▶ [TASK GOAL]:
The reply to the records below should contain exactly the lines from the line with "[50,1373,185,1394] Preprocessing ->" through the line with "[757,363,958,383] [564,398,954,419] games, 250,000+", and nothing besides.

————

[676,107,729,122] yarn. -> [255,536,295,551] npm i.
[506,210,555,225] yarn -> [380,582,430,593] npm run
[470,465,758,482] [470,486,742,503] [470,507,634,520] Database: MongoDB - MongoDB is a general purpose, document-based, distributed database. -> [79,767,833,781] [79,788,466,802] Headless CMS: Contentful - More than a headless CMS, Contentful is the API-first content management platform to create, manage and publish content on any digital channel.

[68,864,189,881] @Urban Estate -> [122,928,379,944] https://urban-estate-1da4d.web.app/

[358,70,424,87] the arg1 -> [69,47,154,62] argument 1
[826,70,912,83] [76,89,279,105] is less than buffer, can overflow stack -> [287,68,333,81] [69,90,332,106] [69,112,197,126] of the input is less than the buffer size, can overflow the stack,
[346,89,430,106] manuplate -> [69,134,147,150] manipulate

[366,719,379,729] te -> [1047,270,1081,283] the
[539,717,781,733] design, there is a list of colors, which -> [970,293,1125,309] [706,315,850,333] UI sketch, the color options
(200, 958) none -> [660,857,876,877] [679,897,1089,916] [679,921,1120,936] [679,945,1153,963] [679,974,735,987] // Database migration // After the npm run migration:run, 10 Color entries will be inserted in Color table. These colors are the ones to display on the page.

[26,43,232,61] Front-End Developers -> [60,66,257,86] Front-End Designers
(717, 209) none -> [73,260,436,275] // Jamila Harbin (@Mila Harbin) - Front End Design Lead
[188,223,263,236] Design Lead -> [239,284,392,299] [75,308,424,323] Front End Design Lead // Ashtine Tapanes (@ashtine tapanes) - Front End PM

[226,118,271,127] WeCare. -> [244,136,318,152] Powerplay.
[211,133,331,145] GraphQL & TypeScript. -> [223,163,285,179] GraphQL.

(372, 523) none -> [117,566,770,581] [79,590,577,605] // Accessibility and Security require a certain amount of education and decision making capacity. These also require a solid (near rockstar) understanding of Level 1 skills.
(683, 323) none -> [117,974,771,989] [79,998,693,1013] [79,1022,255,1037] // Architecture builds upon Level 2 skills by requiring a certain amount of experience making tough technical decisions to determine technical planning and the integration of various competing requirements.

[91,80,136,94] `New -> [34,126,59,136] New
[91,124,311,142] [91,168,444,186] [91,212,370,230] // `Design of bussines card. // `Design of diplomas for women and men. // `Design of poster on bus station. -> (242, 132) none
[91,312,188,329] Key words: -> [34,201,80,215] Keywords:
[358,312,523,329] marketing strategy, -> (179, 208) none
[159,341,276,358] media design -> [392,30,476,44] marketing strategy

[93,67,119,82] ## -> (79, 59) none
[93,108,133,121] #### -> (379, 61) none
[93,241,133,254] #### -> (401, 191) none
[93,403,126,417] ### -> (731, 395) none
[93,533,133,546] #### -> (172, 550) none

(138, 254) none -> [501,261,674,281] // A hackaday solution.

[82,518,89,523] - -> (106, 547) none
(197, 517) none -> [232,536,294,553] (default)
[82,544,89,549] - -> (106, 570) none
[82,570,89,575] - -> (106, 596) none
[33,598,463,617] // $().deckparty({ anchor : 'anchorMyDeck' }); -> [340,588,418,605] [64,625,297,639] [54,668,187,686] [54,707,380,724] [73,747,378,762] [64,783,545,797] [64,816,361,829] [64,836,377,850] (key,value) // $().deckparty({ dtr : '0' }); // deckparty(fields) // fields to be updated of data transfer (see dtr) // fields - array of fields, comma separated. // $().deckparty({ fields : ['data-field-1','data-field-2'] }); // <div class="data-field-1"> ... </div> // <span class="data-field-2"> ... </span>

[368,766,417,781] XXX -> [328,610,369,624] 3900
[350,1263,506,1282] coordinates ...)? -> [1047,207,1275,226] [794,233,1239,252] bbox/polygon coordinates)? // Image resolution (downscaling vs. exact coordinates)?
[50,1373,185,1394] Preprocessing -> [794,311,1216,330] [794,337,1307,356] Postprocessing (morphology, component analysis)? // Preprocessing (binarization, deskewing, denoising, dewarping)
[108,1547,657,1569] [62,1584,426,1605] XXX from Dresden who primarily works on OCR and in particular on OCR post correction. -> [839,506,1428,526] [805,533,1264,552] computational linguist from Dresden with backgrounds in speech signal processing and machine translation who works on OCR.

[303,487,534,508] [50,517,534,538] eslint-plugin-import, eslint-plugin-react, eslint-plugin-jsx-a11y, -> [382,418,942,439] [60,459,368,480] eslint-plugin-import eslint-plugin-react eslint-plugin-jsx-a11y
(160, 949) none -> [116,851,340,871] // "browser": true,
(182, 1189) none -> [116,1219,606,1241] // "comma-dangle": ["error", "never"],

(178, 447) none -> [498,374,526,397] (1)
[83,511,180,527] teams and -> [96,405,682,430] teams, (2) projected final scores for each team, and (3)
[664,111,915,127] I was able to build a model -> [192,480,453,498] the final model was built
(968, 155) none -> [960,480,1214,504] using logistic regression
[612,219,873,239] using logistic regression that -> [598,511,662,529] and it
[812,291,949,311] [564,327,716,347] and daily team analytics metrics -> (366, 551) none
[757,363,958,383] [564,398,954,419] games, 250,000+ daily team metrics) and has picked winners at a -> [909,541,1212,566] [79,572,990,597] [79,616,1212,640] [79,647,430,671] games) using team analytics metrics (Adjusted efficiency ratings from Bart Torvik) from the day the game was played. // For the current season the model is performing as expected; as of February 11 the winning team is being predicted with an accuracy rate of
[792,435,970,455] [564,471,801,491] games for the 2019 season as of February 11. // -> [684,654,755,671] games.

————

▶ [PROBLEM SOLUTION]:
[50,1373,185,1394] Preprocessing -> [794,311,1216,330] [794,337,1307,356] Postprocessing (morphology, component analysis)? // Preprocessing (binarization, deskewing, denoising, dewarping)
[108,1547,657,1569] [62,1584,426,1605] XXX from Dresden who primarily works on OCR and in particular on OCR post correction. -> [839,506,1428,526] [805,533,1264,552] computational linguist from Dresden with backgrounds in speech signal processing and machine translation who works on OCR.

[303,487,534,508] [50,517,534,538] eslint-plugin-import, eslint-plugin-react, eslint-plugin-jsx-a11y, -> [382,418,942,439] [60,459,368,480] eslint-plugin-import eslint-plugin-react eslint-plugin-jsx-a11y
(160, 949) none -> [116,851,340,871] // "browser": true,
(182, 1189) none -> [116,1219,606,1241] // "comma-dangle": ["error", "never"],

(178, 447) none -> [498,374,526,397] (1)
[83,511,180,527] teams and -> [96,405,682,430] teams, (2) projected final scores for each team, and (3)
[664,111,915,127] I was able to build a model -> [192,480,453,498] the final model was built
(968, 155) none -> [960,480,1214,504] using logistic regression
[612,219,873,239] using logistic regression that -> [598,511,662,529] and it
[812,291,949,311] [564,327,716,347] and daily team analytics metrics -> (366, 551) none
[757,363,958,383] [564,398,954,419] games, 250,000+ daily team metrics) and has picked winners at a -> [909,541,1212,566] [79,572,990,597] [79,616,1212,640] [79,647,430,671] games) using team analytics metrics (Adjusted efficiency ratings from Bart Torvik) from the day the game was played. // For the current season the model is performing as expected; as of February 11 the winning team is being predicted with an accuracy rate of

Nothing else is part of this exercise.